Task prompt
The listing below holds a line with "ties met externe systemen blijft" and a line with "جودة العزل.". Reproduce those two lines exactly, plus everything between them.

- - - - -

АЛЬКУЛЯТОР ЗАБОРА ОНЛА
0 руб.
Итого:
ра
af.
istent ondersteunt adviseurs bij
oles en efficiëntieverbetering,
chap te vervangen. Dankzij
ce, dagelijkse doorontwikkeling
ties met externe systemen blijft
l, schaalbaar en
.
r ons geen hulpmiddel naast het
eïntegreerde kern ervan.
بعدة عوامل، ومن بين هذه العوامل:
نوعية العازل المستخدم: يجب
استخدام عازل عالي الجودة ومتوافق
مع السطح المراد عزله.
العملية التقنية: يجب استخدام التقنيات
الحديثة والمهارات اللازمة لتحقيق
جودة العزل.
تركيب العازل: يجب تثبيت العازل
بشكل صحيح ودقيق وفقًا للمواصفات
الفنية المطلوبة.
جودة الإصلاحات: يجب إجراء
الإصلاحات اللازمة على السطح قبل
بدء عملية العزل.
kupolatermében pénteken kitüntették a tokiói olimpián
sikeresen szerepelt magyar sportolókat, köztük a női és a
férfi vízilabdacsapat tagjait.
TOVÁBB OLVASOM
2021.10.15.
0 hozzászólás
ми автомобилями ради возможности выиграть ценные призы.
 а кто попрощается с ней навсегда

- - - - -

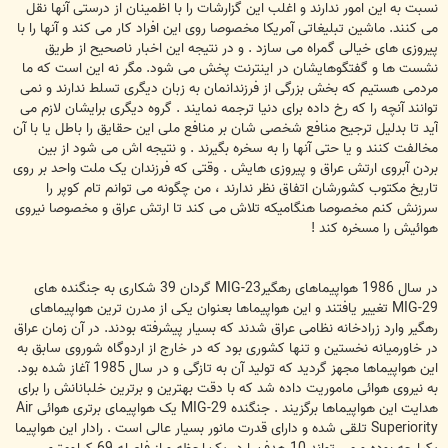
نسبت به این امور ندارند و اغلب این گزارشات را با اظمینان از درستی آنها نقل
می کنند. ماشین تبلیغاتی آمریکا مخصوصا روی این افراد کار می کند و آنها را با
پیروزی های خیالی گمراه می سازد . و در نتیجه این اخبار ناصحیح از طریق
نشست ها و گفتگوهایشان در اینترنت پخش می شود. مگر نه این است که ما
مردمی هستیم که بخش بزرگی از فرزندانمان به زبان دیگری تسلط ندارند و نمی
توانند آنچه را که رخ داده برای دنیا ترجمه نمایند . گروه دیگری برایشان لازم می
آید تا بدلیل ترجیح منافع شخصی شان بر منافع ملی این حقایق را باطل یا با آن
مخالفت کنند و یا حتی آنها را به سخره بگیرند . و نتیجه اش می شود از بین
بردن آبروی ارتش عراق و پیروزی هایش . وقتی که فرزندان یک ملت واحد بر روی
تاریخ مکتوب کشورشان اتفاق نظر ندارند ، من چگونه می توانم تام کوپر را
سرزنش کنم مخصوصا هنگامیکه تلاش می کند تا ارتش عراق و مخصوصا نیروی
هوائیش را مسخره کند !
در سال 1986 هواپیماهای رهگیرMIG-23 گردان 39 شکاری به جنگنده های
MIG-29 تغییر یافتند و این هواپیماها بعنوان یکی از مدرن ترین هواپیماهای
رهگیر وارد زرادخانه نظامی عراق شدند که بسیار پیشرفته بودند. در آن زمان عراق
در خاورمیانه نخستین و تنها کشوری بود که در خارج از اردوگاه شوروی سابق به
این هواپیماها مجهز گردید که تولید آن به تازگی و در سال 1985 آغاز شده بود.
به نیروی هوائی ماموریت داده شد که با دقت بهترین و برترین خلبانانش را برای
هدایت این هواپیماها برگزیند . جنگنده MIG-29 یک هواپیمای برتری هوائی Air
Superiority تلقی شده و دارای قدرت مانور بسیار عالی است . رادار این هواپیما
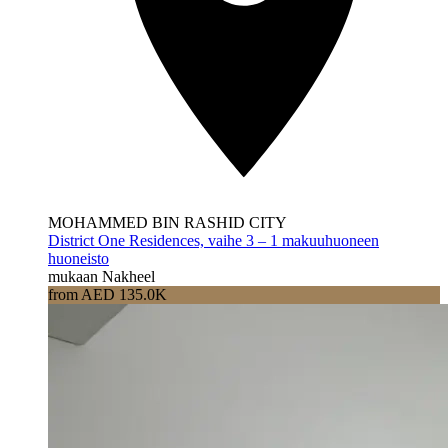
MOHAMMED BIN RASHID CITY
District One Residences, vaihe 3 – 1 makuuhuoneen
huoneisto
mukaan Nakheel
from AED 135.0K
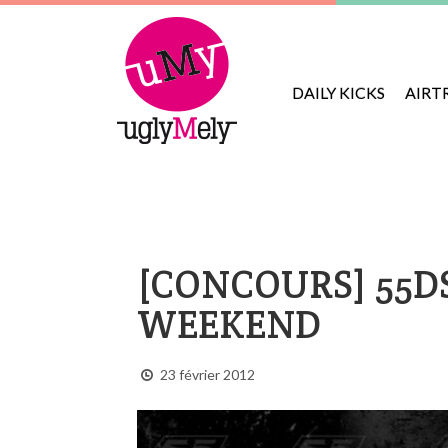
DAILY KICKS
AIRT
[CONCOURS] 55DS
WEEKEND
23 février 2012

- - - - -

Answer box
ties met externe systemen blijft
l, schaalbaar en
.
r ons geen hulpmiddel naast het
eïntegreerde kern ervan.
بعدة عوامل، ومن بين هذه العوامل:
نوعية العازل المستخدم: يجب
استخدام عازل عالي الجودة ومتوافق
مع السطح المراد عزله.
العملية التقنية: يجب استخدام التقنيات
الحديثة والمهارات اللازمة لتحقيق
جودة العزل.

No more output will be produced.